A further paper [6] analyzes the entire lava fountains sequence by using a new approach. This consists of a software routine able to automatically detect the start and end time of each lava fountain, the area of the hot pyroclasts, the elevation reached by the lava fountains over time, and to calculate in real-time the erupted volume of pyroclasts, giving results close to the manual analysis but more focused on the sustained portion of the lava fountain, which is also the most dangerous.

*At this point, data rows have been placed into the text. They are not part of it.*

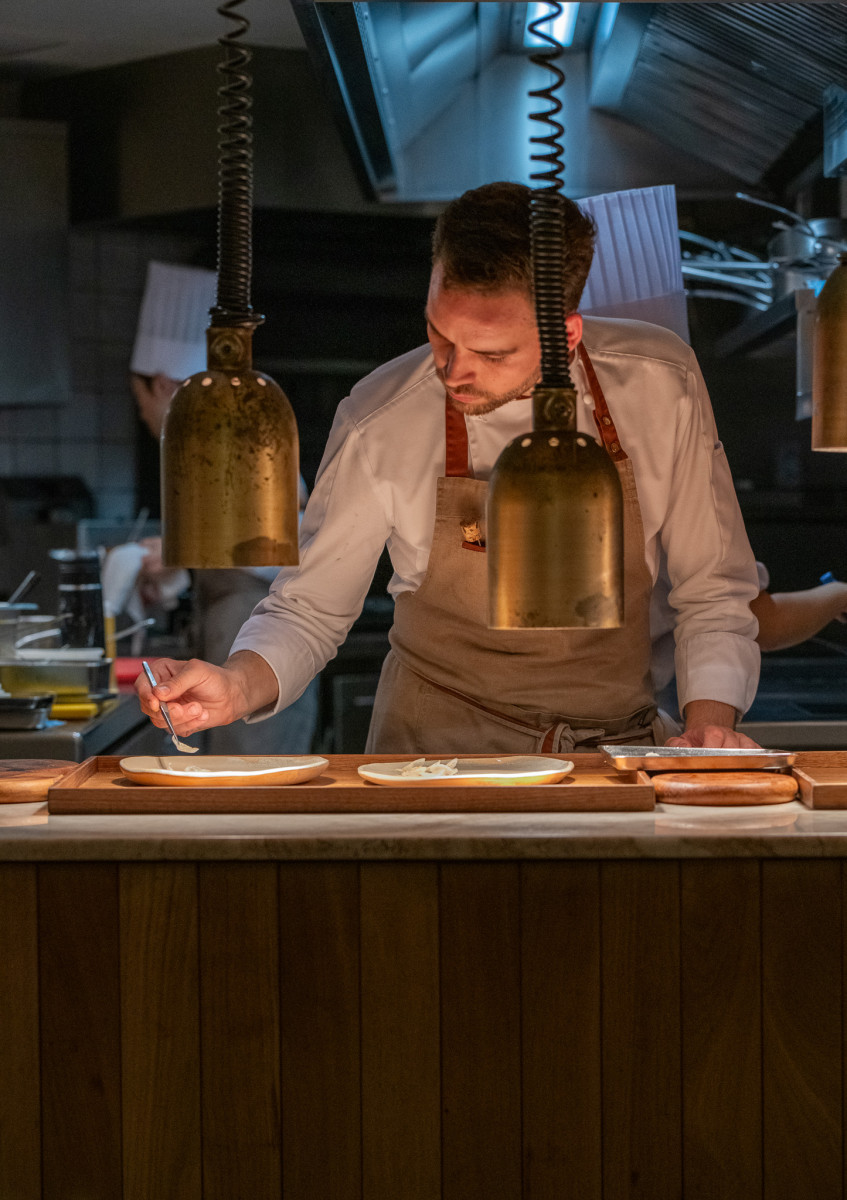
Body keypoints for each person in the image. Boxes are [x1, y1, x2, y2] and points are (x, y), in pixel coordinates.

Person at [136, 181, 762, 753]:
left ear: (566, 334)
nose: (454, 371)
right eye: (440, 334)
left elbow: (713, 589)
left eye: (491, 353)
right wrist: (237, 684)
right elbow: (310, 607)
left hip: (612, 754)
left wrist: (711, 725)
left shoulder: (661, 385)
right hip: (433, 757)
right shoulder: (382, 416)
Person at [130, 370, 319, 755]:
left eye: (140, 402)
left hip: (263, 642)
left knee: (257, 782)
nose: (145, 417)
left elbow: (291, 539)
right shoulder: (196, 448)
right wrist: (177, 570)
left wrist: (178, 550)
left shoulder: (242, 429)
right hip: (222, 641)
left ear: (163, 386)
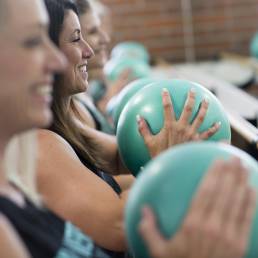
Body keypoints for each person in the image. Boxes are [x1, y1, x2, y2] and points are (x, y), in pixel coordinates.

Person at [36, 0, 221, 253]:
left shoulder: (65, 126)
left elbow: (124, 158)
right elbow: (123, 228)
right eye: (76, 38)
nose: (89, 50)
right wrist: (170, 161)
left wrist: (178, 136)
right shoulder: (39, 143)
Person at [0, 0, 125, 257]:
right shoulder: (38, 145)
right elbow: (120, 225)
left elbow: (117, 158)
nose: (56, 60)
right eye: (32, 41)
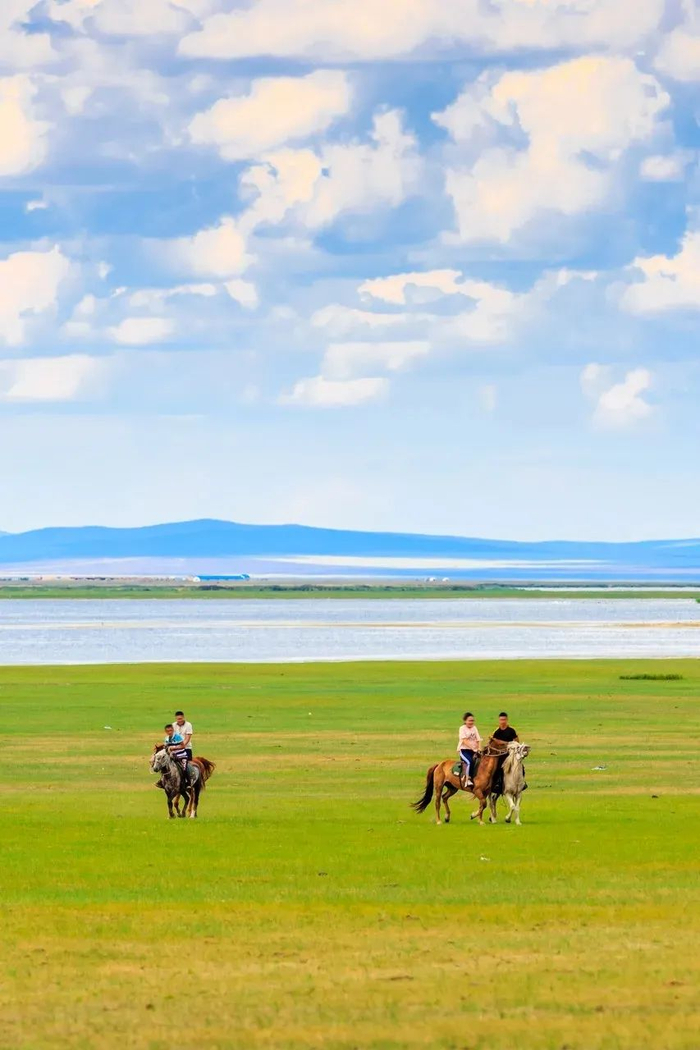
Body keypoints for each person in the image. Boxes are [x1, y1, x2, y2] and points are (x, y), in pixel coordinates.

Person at [491, 712, 523, 795]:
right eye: (501, 720)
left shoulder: (511, 730)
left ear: (507, 720)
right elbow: (493, 744)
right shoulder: (496, 732)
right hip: (500, 755)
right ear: (499, 720)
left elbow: (517, 741)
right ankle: (498, 785)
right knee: (498, 768)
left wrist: (504, 743)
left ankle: (521, 783)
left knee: (521, 767)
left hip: (511, 754)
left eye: (504, 719)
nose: (503, 721)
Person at [458, 711, 481, 789]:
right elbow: (464, 740)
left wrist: (479, 748)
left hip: (474, 751)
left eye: (472, 721)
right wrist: (473, 748)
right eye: (470, 720)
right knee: (469, 762)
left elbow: (478, 739)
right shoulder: (462, 728)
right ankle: (468, 779)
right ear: (465, 721)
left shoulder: (474, 728)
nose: (471, 722)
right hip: (464, 751)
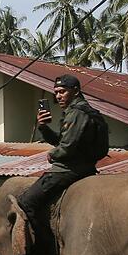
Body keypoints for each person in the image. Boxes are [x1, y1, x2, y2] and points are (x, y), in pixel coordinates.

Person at [16, 74, 107, 233]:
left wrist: (53, 155)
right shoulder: (82, 111)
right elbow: (63, 141)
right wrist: (43, 127)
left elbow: (66, 147)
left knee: (26, 203)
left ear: (76, 91)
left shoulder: (77, 112)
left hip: (67, 170)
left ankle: (43, 245)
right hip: (84, 167)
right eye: (56, 92)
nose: (58, 96)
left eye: (63, 91)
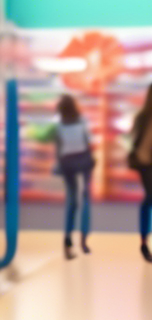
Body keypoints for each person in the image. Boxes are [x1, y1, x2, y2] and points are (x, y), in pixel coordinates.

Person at [55, 95, 95, 260]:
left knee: (71, 201)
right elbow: (89, 142)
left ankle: (67, 240)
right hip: (83, 161)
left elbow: (59, 148)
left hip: (67, 163)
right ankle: (84, 240)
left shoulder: (59, 126)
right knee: (85, 198)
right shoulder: (82, 121)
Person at [128, 84, 152, 263]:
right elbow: (133, 139)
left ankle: (144, 241)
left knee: (148, 199)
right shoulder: (143, 117)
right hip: (146, 164)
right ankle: (144, 241)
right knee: (149, 198)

The next two papers deal with general approaches for the modeling of eruptive parameters and processes. Pulvirenti et al. [7] present a 3D finite element model that includes topography and crust heterogeneities to characterize the nature of the intrusion in the Long Valley Caldera (USA). Joint numerical inversions of uplift and Electronic Distance Measurement baseline length change data were used to infer the deformation-source size, position, and overpressure. Successively, this information was used to refine the source overpressure estimation, compute the gravity potential and infer the intrusion density from the inversion of deformation and gravity data. Pailot-Bonnétat et al. [8] use the cloud-height-from-shadow technique to model the plume emitted during the 26 October 2013 event at Mount Etna. The authors used a single Landsat-8 Operational Land Imager image to extract the cloud altitude time-series, allowing them to document the ascent and dispersion history of a plume–cloud system produced by a fountaining event. The results were validated through a comparison with the proximal plume height time-series obtained from fixed monitoring cameras, finding a good agreement.

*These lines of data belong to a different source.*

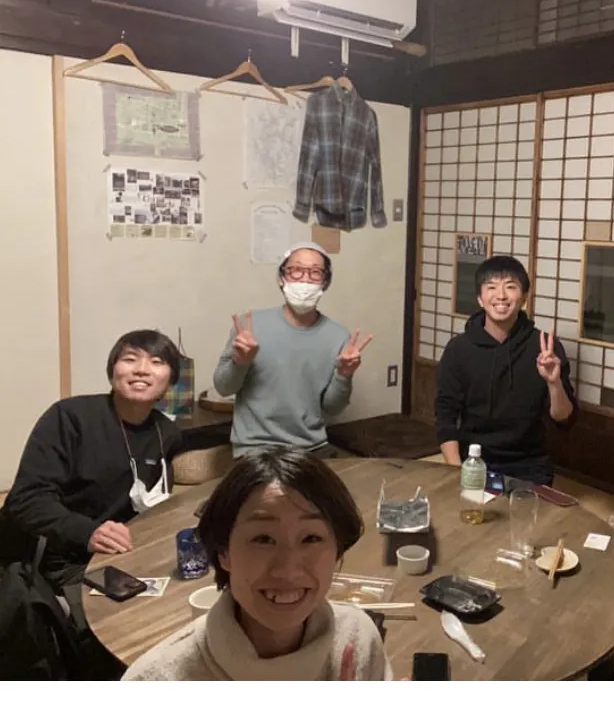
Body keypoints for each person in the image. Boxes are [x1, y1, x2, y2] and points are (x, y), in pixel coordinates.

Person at [122, 448, 392, 680]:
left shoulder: (356, 640)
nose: (288, 569)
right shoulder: (156, 680)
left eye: (311, 538)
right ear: (224, 552)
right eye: (263, 539)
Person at [0, 330, 183, 620]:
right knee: (131, 618)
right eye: (130, 359)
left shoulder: (167, 433)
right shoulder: (70, 417)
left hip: (121, 553)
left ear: (171, 380)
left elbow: (153, 503)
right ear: (113, 371)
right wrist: (88, 532)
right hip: (59, 557)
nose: (141, 369)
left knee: (181, 594)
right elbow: (27, 499)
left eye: (156, 362)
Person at [213, 242, 373, 458]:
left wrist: (344, 375)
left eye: (315, 272)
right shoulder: (249, 326)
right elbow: (223, 387)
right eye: (296, 270)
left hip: (312, 448)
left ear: (325, 282)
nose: (305, 279)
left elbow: (333, 408)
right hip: (256, 448)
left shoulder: (338, 336)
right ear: (282, 278)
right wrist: (240, 362)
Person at [434, 255, 578, 485]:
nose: (501, 295)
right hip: (474, 460)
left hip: (530, 464)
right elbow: (445, 417)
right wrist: (456, 471)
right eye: (491, 287)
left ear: (524, 298)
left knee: (529, 509)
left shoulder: (545, 348)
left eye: (510, 287)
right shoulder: (458, 349)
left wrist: (554, 382)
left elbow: (564, 420)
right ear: (480, 299)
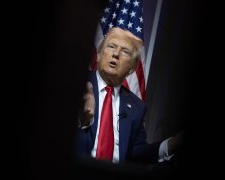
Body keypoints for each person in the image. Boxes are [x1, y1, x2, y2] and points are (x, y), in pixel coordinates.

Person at [76, 27, 183, 164]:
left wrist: (172, 144)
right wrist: (82, 122)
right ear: (99, 54)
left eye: (125, 51)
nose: (116, 54)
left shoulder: (137, 107)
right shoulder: (78, 85)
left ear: (132, 67)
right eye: (111, 46)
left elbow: (138, 153)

Two papers explore methods and tools to monitor volcanic activity. Inguaggiato et al. [9] present the results obtained by the long-term monitoring of three extensive parameters measured at Vulcano Island (Italy): the SO₂ flux in the volcanic plume, the soil CO₂ flux, and the local heat flux, monitored in the mild thermal anomaly located to the east of the high-temperature fumarole. The time variations of these parameters showed a cyclical trend in the volcanic degassing and a general increase in the pattern since June 2021. Corsa et al. [10] provide a differential interferometric SAR (DInSAR) time series and integrated it with GNSS data to create a fused dataset with enhanced accuracy of 3D ground motions over Hawaii island from 2015 to 2021, giving new estimates of the spatial and temporal dynamics of the 2018 Kilauea volcanic eruption. The methodology presented can easily be repeated over any region of interest where an SAR scene overlaps with GNSS data, giving a contribution to the classification of volcanic eruption precursors and the advancement of early warning systems.

Finally, the last two papers focused on methodologies to detect and map the deposits of volcanic products, which are fundamental for hazard assessment studies. In the first paper, Andrade et al. [11] provide a detailed cartography of the lahar deposits from the 26 June 1877 event in Cotopaxi (Ecuador). The cartography was performed through a combination of geological fieldwork with the analysis and interpretation of high-definition imagery obtained by drone surveys, which produced 25 cm-pixel ortho-mosaics using Structure from Motion. These data were subsequently exploited to map the deposits with the help of remote-sensing techniques and in correlation with field data. The second paper [12] reconstructs the dynamics of the 2014 effusive eruption at Stromboli (Italy) through the main morphological changes of the entire Sciara del Fuoco area. This was constructed by integrating multisensor remote sensing data, such as lidar, photogrammetric, and bathymetric surveys coupled with SAR amplitude images collected before and after the eruption. The results highlighted the importance of integrated submarine and subaerial studies to monitor active volcanoes, providing a comprehensive view of the main processes (constructive vs. destructive) associated with eruptive dynamics.

From this brief summary, it is clear how these studies included in the Special Issue confirm the growing importance of remote sensing in the complex and multidisciplinary monitoring of active volcanoes and demonstrate how its integration with classic ground-based techniques represents an essential approach for a deeper understanding and interpretation of how volcanoes work.